**ASSIGNMENT:**
At the line that includes "### 2. Reflection: What", begin writing out the entries below exactly, and continue through the last line without adding anything.

**DATA FOR THIS EXERCISE:**
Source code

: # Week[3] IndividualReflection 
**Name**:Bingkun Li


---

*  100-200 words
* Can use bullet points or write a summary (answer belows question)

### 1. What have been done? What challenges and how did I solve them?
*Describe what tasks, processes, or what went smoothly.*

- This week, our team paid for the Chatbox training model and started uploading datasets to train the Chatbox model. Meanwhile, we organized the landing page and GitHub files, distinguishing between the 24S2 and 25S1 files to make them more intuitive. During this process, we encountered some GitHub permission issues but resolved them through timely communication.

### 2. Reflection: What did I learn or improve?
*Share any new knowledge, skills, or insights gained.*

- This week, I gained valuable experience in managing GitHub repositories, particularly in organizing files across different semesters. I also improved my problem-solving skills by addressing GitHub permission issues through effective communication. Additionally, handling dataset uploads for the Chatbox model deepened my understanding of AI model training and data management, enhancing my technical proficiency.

**ANSWER TO THE PROBLEM:**
### 2. Reflection: What did I learn or improve?
*Share any new knowledge, skills, or insights gained.*

- This week, I gained valuable experience in managing GitHub repositories, particularly in organizing files across different semesters. I also improved my problem-solving skills by addressing GitHub permission issues through effective communication. Additionally, handling dataset uploads for the Chatbox model deepened my understanding of AI model training and data management, enhancing my technical proficiency.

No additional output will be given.